You can observe various geological phenomena at the Bard geological site: the results of a landslide, erratic boulders, potholes, roches moutoneés as well as examples of rock art.
The Bard landslide of 1912 may be linked to a massive collapse, the volume of which is estimated to be 160,000 m3. It consists of large rocky cubic and prismatic shaped blocks. This event is the most recent testimony of landslide activity that is certainly older and does not only interest the site indicated.
Erratic boulders are blocks of stone of metric dimensions transported by the glacier even for kilometres and then deposited during the withdrawal phase. This process is also said to justify the presence of rocky blocks with a different composition with respect to the sub-layer on which they lie.
The potholes are fossil forms shaped by the abrasive action of the waters full of debris originating from the glacier during the regressive phase. Given the turbulent movement and the effect of the mechanical processes exercised by the continuous impact, the stones transported by the waters of the sub-glacial river act like drills, creating enormous cavities.
The roche moutonée originate from the pressure exercised by the glacial mass and the grinding action of the noteworthy quantities of debris that shaped the sub-layer, moulding the roche moutonée, lengthened according to the movement direction of the glacier: rounded on top and on the side facing uphill, irregular below.

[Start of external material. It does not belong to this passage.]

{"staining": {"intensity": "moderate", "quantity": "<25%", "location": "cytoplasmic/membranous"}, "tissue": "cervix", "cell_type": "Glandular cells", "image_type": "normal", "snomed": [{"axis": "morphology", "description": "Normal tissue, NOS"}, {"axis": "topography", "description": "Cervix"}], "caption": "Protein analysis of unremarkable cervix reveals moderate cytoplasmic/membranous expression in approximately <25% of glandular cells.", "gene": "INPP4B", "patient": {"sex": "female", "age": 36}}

There is much doubt surrounding the meaning of the rock incisions of Bard. The “coppelle”, small cavities dug out of the rock, probably dating back to the Bronze age, are said to be reference points for maps. The snake, dating from 3000-2700 B.C. seems to recall the symbol of male fertility. The particularly elongated shiny section, known as the “women’s slide”, was probably formed during the course of the centuries as the result of a female fertility propitiatory practice consisting of sliding down the rock in a sitting position.
How to get there
- By car: from the Pont-Saint-Martin motorway exit, take the S.S. 26 in the direction of Donnas.
- By train : Pont-Saint-Martin train station, then bus in direction Aosta, stop in Bard.
Since it’s not possible to enclose the area, the access is free, at one’s own risk.